-- Exercise task 1 --
Translate this sentence from the excerpt on classification models into Spanish: "Classifying emails is one example of a broader set of problems called text classification."

-- Selected excerpt --
————————
The covariance can also be defined as $ \mathrm{Cov}(Z) = \mathbb{E}[ZZ^T] - (\mathbb{E}[Z])(\mathbb{E}[Z])^T $. (You should be able to prove to yourself that these two definitions are equivalent.) If $ X \sim \mathcal{N}(\mu, \Sigma) $, then

\[ \mathrm{Cov}(X) = \Sigma. \]

Definition (Gaussian Discriminant Analysis Model)

When we have a classification problem in which the input features $ x $ are continuous-valued random variables, we can then use the Gaussian Discriminant Analysis (GDA) model, which models $ p(x \mid y) $ using a multivariate normal distribution. The model is:

\[ \begin{align*} y &\sim \text{Bernoulli}(\phi) \\ x \mid y = 0 &\sim \mathcal{N}(\mu_0, \Sigma) \\ x \mid y = 1 &\sim \mathcal{N}(\mu_1, \Sigma) \end{align*} \]

Writing out the distributions, this is:

\[ \begin{align*} p(y) &= \phi^y (1 - \phi)^{1 - y} \\ p(x \mid y = 0) &= \frac{1}{(2\pi)^{d/2}|\Sigma|^{1/2}} \exp \left( -\frac{1}{2} (x - \mu_0)^T \Sigma^{-1} (x - \mu_0) \right) \\ p(x \mid y = 1) &= \frac{1}{(2\pi)^{d/2}|\Sigma|^{1/2}} \exp \left( -\frac{1}{2} (x - \mu_1)^T \Sigma^{-1} (x - \mu_1) \right) \end{align*} \]

Here, the parameters of our model are $ \phi $, $ \Sigma $, $ \mu_0 $ and $ \mu_1 $. (Note that while there are two different mean vectors $ \mu_0 $ and $ \mu_1 $, this model is usually applied using only one covariance matrix $ \Sigma $.) The log-likelihood of the data is given by

\[ \begin{align*} \ell (\phi, \mu_0, \mu_1, \Sigma) &= \log \prod_{i=1}^n p(x^{(i)}, y^{(i)} ; \phi, \mu_0, \mu_1, \Sigma) \\ &= \log \prod_{i=1}^n p(x^{(i)} \mid y^{(i)} ; \mu_0, \mu_1, \Sigma) p(y^{(i)} ; \phi). \end{align*} \]

Image title — Probability Distributions of The Data

Naive Bayes (NB)¶

For our motivating example, consider building an email spam filter. Here, we wish to classify messages according to whether they are unsolicited commercial (spam) email, or non-spam email. Classifying emails is one example of a broader set of problems called text classification.
————————
-- Extracted entries --

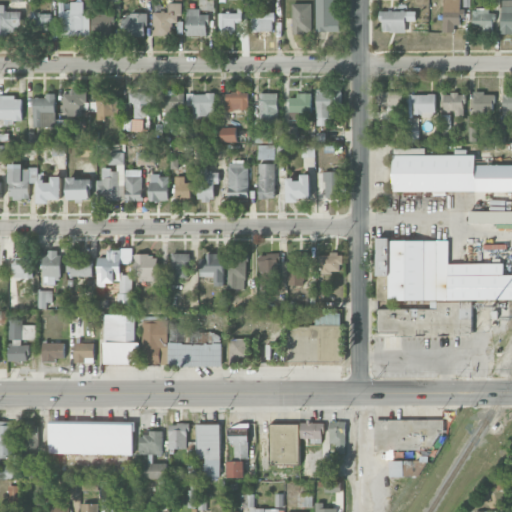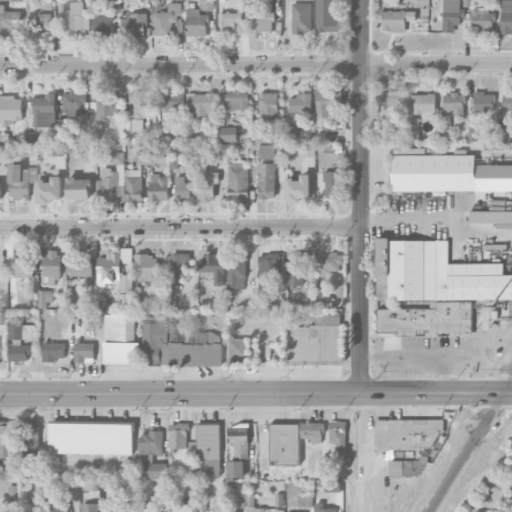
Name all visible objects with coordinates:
building: (451, 15)
building: (325, 16)
building: (506, 16)
building: (301, 18)
building: (74, 19)
building: (166, 19)
building: (396, 20)
building: (483, 20)
building: (9, 21)
building: (39, 22)
building: (196, 23)
building: (228, 23)
building: (103, 25)
building: (134, 25)
road: (256, 63)
building: (237, 101)
building: (173, 102)
building: (483, 102)
building: (74, 103)
building: (141, 103)
building: (453, 103)
building: (388, 104)
building: (107, 105)
building: (201, 105)
building: (300, 105)
building: (327, 105)
building: (507, 105)
building: (268, 107)
building: (11, 108)
building: (44, 111)
building: (417, 113)
building: (444, 122)
building: (228, 134)
building: (58, 150)
building: (86, 150)
building: (307, 151)
building: (266, 152)
building: (145, 157)
building: (116, 158)
building: (448, 174)
building: (238, 179)
building: (21, 181)
building: (268, 182)
building: (207, 183)
building: (133, 184)
building: (332, 184)
building: (110, 186)
building: (158, 187)
building: (183, 188)
building: (298, 188)
building: (1, 189)
building: (78, 189)
building: (49, 190)
road: (360, 196)
building: (490, 217)
road: (180, 226)
building: (330, 263)
building: (79, 265)
building: (179, 265)
building: (22, 267)
building: (51, 267)
building: (146, 267)
building: (212, 268)
building: (296, 269)
building: (236, 272)
building: (437, 273)
building: (267, 274)
building: (115, 276)
building: (44, 298)
building: (327, 318)
building: (427, 319)
building: (20, 339)
building: (120, 340)
building: (237, 350)
building: (53, 351)
building: (84, 352)
road: (438, 356)
road: (446, 374)
road: (256, 393)
building: (311, 431)
building: (29, 434)
building: (406, 434)
building: (91, 437)
building: (179, 438)
building: (6, 439)
building: (239, 440)
building: (150, 443)
building: (284, 443)
road: (366, 444)
railway: (470, 445)
building: (209, 447)
building: (396, 468)
building: (235, 469)
building: (152, 471)
building: (8, 472)
building: (332, 486)
building: (191, 498)
building: (59, 506)
building: (88, 507)
building: (323, 508)
building: (146, 510)
building: (263, 510)
building: (118, 511)
building: (486, 511)
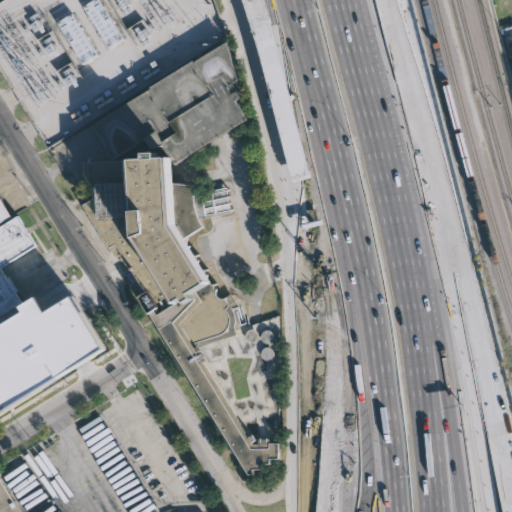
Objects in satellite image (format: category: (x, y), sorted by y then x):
building: (69, 23)
building: (107, 26)
parking lot: (508, 39)
road: (304, 47)
road: (356, 52)
power substation: (95, 53)
railway: (494, 67)
railway: (484, 102)
building: (176, 107)
road: (287, 111)
road: (277, 128)
road: (294, 130)
road: (426, 134)
railway: (471, 139)
road: (77, 153)
railway: (465, 156)
road: (46, 170)
building: (3, 212)
building: (173, 222)
road: (242, 231)
building: (12, 256)
building: (11, 261)
building: (172, 271)
road: (256, 293)
road: (371, 301)
road: (433, 304)
road: (412, 307)
road: (121, 316)
building: (44, 346)
building: (44, 347)
road: (304, 359)
road: (348, 366)
road: (334, 367)
road: (486, 388)
road: (468, 391)
road: (72, 398)
road: (146, 448)
road: (83, 460)
road: (303, 484)
building: (8, 496)
road: (275, 496)
building: (7, 502)
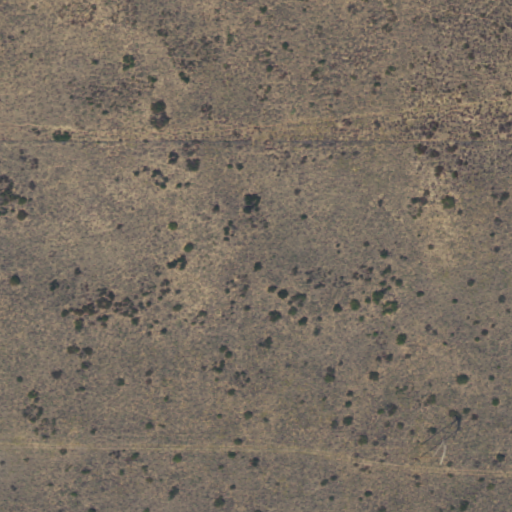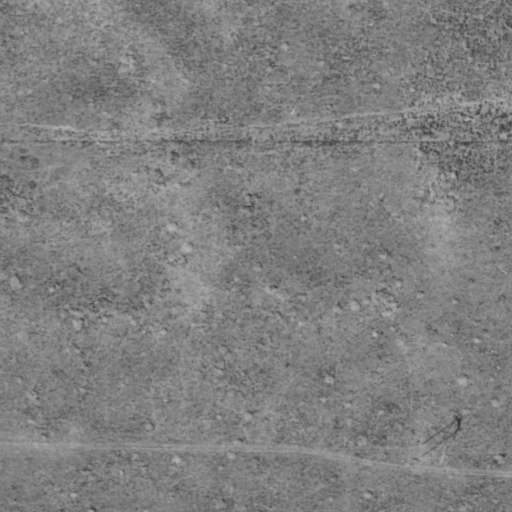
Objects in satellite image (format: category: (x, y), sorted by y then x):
power tower: (419, 451)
————————
-- Exercise task 2 --
Quote the rows starting at the very first one and ending at the line that contains "building: (228, 134)", with both ends included. Leave the pictures out.

-- Correct output 1 --
Clasificar correos electrónicos es un ejemplo de un conjunto más amplio de problemas denominado clasificación de textos.

-- Correct output 2 --
Name all visible objects with coordinates:
building: (451, 15)
building: (325, 16)
building: (506, 16)
building: (301, 18)
building: (74, 19)
building: (166, 19)
building: (396, 20)
building: (483, 20)
building: (9, 21)
building: (39, 22)
building: (196, 23)
building: (228, 23)
building: (103, 25)
building: (134, 25)
road: (256, 63)
building: (237, 101)
building: (173, 102)
building: (483, 102)
building: (74, 103)
building: (141, 103)
building: (453, 103)
building: (388, 104)
building: (107, 105)
building: (201, 105)
building: (300, 105)
building: (327, 105)
building: (507, 105)
building: (268, 107)
building: (11, 108)
building: (44, 111)
building: (417, 113)
building: (444, 122)
building: (228, 134)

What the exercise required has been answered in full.